The present invention relates generally to improvements in conveyor systems, and more particularly to method and apparatus for high density loading of products on an endless collapsible conveyor belt.
Conventional helical or so-called "spiral" cooking, cooling and freezing processors typically include an endless collapsible conveyor belt of self-adjusting, intermeshing links which enable the belt to curve or "collapse" laterally from the path of a straight infeed section into a helical processing section within a chamber. Products can be loaded directly onto the infeed section or indirectly by a separate straight infeed belt traveling at the same linear speed as the infeed section of the collapsible belt. If the feed rate is manageable for manual loading, persons on either side of the infeed section or infeed belt, instinctively place the products at substantially equally spaced lengthwise intervals on the traveling belt. For machine or automatic loading and similar dispensing devices, the products are deposited across the infeed section or infeed belt in equally spaced rows like soldiers in marching formation.
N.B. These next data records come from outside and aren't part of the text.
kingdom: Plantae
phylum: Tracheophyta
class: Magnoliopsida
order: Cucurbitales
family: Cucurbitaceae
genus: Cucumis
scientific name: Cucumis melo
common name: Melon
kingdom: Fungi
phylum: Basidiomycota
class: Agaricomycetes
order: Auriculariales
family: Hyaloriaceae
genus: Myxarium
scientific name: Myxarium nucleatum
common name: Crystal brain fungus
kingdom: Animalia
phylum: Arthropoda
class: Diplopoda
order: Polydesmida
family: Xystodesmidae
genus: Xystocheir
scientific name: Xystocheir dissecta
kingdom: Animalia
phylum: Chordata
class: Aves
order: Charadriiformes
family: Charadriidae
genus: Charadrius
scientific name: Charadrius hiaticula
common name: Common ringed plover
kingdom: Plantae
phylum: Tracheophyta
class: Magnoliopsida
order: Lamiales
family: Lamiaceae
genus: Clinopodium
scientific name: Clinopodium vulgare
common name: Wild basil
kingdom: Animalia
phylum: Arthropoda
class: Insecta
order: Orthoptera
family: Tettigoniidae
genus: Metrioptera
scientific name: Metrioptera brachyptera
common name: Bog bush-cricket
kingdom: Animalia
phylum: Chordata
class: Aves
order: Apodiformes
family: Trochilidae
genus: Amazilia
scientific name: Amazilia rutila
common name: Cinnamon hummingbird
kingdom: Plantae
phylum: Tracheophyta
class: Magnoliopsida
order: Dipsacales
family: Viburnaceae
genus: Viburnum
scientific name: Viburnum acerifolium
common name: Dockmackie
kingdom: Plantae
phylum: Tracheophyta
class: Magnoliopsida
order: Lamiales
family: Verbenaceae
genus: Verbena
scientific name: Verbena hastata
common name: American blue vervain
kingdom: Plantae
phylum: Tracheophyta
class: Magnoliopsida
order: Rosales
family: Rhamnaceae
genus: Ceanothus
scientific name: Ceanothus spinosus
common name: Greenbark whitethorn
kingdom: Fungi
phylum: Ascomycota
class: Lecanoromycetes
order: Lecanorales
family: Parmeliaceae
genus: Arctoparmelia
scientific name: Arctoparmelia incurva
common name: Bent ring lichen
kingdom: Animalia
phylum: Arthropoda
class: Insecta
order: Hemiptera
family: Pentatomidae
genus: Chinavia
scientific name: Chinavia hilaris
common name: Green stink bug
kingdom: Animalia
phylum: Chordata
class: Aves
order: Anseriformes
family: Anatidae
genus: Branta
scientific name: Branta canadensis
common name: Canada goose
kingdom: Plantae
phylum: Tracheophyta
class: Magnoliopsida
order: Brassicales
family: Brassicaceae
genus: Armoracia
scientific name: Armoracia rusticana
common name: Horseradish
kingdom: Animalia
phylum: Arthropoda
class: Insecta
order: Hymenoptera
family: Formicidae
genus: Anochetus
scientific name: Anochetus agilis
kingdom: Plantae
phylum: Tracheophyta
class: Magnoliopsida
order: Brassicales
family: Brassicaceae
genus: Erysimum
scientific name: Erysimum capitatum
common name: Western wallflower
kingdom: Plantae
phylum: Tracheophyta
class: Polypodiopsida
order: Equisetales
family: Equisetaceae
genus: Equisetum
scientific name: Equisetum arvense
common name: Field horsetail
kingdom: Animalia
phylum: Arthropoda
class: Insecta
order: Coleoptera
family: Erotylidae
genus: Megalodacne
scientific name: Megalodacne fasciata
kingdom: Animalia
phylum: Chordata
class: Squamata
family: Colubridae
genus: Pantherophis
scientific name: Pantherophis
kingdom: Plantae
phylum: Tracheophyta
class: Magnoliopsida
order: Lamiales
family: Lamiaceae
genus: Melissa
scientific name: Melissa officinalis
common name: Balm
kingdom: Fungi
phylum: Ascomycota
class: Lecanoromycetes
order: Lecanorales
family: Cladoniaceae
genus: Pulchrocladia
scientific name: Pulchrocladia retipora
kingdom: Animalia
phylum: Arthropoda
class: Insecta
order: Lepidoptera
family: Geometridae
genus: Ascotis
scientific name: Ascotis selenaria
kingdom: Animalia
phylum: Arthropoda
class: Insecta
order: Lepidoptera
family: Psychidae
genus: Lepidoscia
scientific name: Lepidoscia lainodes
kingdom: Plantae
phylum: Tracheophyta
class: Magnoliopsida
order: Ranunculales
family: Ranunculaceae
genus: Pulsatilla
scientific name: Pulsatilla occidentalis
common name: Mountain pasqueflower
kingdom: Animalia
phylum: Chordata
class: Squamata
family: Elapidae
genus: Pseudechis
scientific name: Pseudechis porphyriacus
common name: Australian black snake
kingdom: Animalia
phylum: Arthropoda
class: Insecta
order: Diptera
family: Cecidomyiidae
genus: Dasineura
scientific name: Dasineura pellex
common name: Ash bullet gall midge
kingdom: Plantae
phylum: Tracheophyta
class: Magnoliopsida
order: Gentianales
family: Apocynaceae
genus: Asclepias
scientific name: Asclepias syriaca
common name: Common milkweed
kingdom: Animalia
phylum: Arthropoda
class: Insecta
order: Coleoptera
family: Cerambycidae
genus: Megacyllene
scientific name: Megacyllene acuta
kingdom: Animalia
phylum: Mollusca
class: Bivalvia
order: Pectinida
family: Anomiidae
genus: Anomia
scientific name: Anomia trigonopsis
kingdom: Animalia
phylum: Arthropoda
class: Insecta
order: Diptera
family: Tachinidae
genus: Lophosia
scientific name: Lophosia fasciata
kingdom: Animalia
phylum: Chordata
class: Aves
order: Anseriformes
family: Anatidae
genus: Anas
However, the lengthwise spacing between the articles decreases as the belt collapses into the helical section within the chamber regardless of how the products are arranged. The space loss is greatest near the inside edge of the collapsed belt and is usually compensated by loading all of the articles on the straight infeed section farther apart. Consequently, the load capacity of the belt is not fully utilized because products nearer to the outer edge have been spaced apart more than necessary.
Helical processors having a separate straight infeed belt feeding the products onto the infeed section of the collapsible belt are especially useful in processing delicate products which might deform if they were loaded on a straight section of belt that collapses into a helix during the process. But contrary to all appearances, there is no enhancement of load capacity of the belt because the tangential velocity in paths of products nearer to the outer edge of the helical belt is greater than the linear velocity of the infeed belt, i.e. there is excess space between products deposited in paths nearer to the outer edge.